Study finds cattle grazing has little long-term impact
RENO - Livestock grazing
advocates may have new ammunition in the dispute over the long-terms effects of
livestock grazing.
An article in the Journal of Rangeland Management
released this week documents a comprehensive research project that looked for
differences between grazed and ungrazed rangelands in Nevada.
According to Bob
Conrad, director of marketing communications for the University of Nevada,
Reno, College of Agriculture, Biotechnology and Natural Resources, the study
found few differences among plant populations on grazed land when compared to
land with no grazing.
"Advocates for the removal of livestock often do
not provide scientific evidence of long-term damage from properly managed
livestock grazing," said Barry Perryman, assistant professor of animal
biotechnology at UNR and co-author of the study, called "Vegetation Change
After 65 Years."
"On the other hand, livestock grazing supporters have
little documented evidence of grazing having any beneficial effect on the
land," he said.
A University of Nevada research team, however, sought to
look at grazing from a scientific perspective. The team looked to history for
data.
In 1934, the Taylor Grazing Act established grazing controls on
public land. At that time, the U.S. Forest Service, working with the University
of Nevada's Agricultural Experiment Station and the Taylor Grazing Service,
wanted to be able to measure the recovery rates from prior grazing
practices.
In order to compare grazed rangelands with rangelands that
had been ungrazed, 28 exclosure sites - four-acre parcels enclosed by barbed
wire to keep out livestock - were built at that time.
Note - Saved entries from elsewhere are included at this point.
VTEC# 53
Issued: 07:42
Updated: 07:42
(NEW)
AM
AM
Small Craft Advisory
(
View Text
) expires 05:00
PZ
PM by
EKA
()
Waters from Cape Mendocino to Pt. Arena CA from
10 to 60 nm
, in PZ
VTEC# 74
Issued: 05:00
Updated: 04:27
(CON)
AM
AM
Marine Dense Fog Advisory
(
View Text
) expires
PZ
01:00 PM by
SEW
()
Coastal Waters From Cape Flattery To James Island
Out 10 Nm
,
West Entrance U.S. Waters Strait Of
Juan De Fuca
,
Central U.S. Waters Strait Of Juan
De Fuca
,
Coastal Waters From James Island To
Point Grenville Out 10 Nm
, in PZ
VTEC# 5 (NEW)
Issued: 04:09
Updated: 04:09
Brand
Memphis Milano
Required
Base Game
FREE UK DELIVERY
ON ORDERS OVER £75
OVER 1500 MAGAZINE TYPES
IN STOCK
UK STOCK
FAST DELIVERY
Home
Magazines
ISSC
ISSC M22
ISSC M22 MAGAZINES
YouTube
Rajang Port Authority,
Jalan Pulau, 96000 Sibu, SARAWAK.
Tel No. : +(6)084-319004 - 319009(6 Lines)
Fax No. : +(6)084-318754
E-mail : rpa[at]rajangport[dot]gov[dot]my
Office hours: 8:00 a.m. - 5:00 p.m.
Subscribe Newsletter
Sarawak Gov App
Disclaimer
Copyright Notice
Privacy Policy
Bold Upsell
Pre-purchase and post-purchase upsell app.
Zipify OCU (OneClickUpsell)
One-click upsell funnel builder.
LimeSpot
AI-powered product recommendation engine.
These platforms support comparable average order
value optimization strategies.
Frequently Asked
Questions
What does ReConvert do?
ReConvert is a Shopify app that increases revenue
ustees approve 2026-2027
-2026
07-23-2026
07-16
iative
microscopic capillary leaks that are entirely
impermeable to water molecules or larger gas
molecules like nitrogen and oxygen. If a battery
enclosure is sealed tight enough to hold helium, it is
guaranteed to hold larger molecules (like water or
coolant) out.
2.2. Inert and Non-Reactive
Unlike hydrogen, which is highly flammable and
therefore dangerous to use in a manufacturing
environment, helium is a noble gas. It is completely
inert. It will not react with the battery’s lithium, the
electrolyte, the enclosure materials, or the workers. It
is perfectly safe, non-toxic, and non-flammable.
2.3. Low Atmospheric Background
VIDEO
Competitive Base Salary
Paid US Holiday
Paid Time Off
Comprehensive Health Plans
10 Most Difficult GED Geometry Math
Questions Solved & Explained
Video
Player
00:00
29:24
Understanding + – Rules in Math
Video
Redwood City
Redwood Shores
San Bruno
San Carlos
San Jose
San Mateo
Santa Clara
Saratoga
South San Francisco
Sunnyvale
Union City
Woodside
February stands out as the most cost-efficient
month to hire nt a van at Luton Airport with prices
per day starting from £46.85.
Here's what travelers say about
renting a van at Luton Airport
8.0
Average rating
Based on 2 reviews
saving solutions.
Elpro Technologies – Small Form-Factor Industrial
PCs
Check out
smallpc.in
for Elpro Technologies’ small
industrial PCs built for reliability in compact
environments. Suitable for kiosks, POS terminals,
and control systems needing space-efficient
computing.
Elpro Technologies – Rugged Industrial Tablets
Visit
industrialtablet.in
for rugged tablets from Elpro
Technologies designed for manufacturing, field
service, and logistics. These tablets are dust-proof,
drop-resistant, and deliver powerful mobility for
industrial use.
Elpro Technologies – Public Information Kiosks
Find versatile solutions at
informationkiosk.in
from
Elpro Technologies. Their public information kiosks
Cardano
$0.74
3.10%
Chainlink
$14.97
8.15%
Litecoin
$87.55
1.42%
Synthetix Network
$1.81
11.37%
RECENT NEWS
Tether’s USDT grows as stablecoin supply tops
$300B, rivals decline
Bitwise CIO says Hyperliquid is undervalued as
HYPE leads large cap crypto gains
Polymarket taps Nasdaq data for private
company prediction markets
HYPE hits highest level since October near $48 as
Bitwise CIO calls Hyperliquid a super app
Today, 16 of those sites
remain intact and provided the basis for the study.
"There have been a
lot of exclosure-type studies," Perryman said. "But this is one of the longest,
if not the longest, study of its kind."
To determine what effects the
grazing of large ungulates - cattle and sheep, for example - have had on such
things as the amount and variety of vegetation, the research team conducted
from 2001 to 2002 a meticulous examination of the ecologies both inside and
outside the exclosures.
The researchers then subjected their findings to
a thorough statistical analysis, according to Conrad.
After analyzing
the data, the researchers concluded that "light-to-moderate grazing in the
Great Basin certainly has no ill effects on the ecosystem."
What few
differences exist between grazed and ungrazed rangelands are minor and "can
even be somewhat beneficial," Perryman said.
One such benefit is that
within the exclosures there is more vegetative ground cover, while outside
there are more plants as well as a greater variety of plants.
The study
specifically addresses the view that rangelands are irreparably damaged by
domestic grazing in the Great Basin and should subsequently be off-limits to
livestock.
Perryman said the study has the potential to help resolve the
sometimes bitter debate between ranchers who have a legal right to graze
livestock and those who believe that grazing does harm.
"From an
ecological standpoint we can argue that if we remove the grazing infrastructure
from public rangelands, we would see some adverse consequences," he said. "We'd
see less variety and too much ground cover, for example, as well as more
cheatgrass and the potential for more range fires."
Cheatgrass is a
highly flammable invasive weed. In areas dominated by cheatgrass, fires that
historically occurred once every 50 to100 years are now occurring every two to
five years, according to the researchers.
The exclosures appear to
contain more cheatgrass than the grazed areas, Perryman said.
Graduate
student Danielle Courtois, now with the U.S. Bureau of Land Management in New
Mexico, was the lead author of the study. Animal biotechnology Associate
Professor Hussein Hussein of Nevada is also a co-author.